**TEXTO FORNECIDO**
↓

Acórdão nº 2750/14.5T8LOU.P1 de Court of Appeal of Porto (Portugal), 21 de Outubro de 2021

Magistrado ResponsávelPAULO DIAS DA SILVA
Data da Resolução21 de Outubro de 2021
EmissorCourt of Appeal of Porto (Portugal)

Recurso de Apelação - 3ª Secção ECLI:PT:TRP:2021:2750/14.5T8LOU.P1 1. Relatório B…, S.A., interpôs recurso do despacho proferido pelo juízo de execução de Lousada-Juízo 1, no âmbito do processo executivo movido pela recorrente contra C… e D…, o qual indeferiu a reclamação apresentada pela recorrente contra a liquidação de juros compulsórios realizada pela Sr.ª agente de execução, mantendo a mesma.

O despacho sob recurso tem o seguinte teor: «(…) A exequente veio reclamar da liquidação do julgado apresentada pelo agente de execução, na parte referente à distribuição do produto da venda do bem penhorado, quanto ao facto de o agente de execução ter graduado a parte dos juros compulsórios devidos ao Estado antes do crédito exequendo.

Sustenta a exequente que o Estado não reclamou créditos e, por isso, não pode ser graduado antes do crédito exequendo.

Decidindo: Uma vez que a presente execução tem como título executivo uma sentença condenatória em pagamento de quantia certa, ao valor da quantia que decorre do título devem acrescer juros compulsórios à taxa de 5 %, a contar do trânsito em julgado, revertendo 2,5% a favor do Estado, como decorre do disposto no art. 829.º-A, n.º 4, do CC.

↑

**ITENS EXTRAÍDOS**
↓

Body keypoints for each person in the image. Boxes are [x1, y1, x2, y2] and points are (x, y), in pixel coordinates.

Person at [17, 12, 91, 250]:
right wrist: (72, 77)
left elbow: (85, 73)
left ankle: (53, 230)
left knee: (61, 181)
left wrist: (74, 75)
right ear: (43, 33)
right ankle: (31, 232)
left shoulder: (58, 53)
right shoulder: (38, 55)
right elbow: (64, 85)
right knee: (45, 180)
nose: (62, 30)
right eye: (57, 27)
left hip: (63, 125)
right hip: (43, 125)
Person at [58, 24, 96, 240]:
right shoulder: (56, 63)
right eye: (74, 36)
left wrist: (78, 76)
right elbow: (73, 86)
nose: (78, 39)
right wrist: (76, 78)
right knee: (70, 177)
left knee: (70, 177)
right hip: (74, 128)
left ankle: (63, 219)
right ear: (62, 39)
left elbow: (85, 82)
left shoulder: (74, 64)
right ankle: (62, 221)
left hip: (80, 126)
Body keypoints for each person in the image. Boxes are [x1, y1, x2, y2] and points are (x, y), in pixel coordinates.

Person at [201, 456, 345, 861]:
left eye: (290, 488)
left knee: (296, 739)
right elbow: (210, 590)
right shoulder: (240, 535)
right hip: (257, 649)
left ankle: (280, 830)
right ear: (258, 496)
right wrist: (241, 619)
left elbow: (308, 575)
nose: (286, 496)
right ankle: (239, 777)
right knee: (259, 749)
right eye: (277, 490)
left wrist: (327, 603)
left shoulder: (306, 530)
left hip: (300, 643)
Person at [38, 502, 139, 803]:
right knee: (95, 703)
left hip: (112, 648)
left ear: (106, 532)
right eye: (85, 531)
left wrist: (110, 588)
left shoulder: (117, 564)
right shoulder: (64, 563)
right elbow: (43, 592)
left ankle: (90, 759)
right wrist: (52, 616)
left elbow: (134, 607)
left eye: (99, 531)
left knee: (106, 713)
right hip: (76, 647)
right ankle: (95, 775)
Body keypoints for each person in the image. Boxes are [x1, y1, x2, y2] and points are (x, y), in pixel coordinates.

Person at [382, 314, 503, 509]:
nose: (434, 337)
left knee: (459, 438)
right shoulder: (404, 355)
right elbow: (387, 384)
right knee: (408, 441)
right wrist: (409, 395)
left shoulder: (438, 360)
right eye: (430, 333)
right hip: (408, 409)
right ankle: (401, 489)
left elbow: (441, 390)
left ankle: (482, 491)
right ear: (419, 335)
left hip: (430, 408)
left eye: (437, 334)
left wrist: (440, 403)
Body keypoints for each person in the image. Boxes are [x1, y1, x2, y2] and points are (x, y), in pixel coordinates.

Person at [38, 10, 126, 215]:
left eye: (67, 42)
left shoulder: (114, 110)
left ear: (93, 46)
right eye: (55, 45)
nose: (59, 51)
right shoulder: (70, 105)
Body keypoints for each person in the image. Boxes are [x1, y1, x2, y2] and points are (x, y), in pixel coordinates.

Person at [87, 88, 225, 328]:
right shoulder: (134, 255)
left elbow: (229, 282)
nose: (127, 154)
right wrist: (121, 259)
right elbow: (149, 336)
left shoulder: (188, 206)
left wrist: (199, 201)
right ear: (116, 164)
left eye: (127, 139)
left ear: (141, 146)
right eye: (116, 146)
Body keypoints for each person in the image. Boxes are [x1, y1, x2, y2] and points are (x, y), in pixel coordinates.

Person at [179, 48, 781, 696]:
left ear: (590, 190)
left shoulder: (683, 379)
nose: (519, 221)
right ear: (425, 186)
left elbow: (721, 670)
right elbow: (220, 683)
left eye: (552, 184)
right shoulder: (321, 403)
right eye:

↑

**TAREFA A REALIZAR**
No acórdão, a que taxa acrescem os juros compulsórios ao valor da quantia que decorre do título? Os itens são material à parte, independente do texto.

**RESOLUÇÃO DA TAREFA**
À taxa de 5 %, a contar do trânsito em julgado.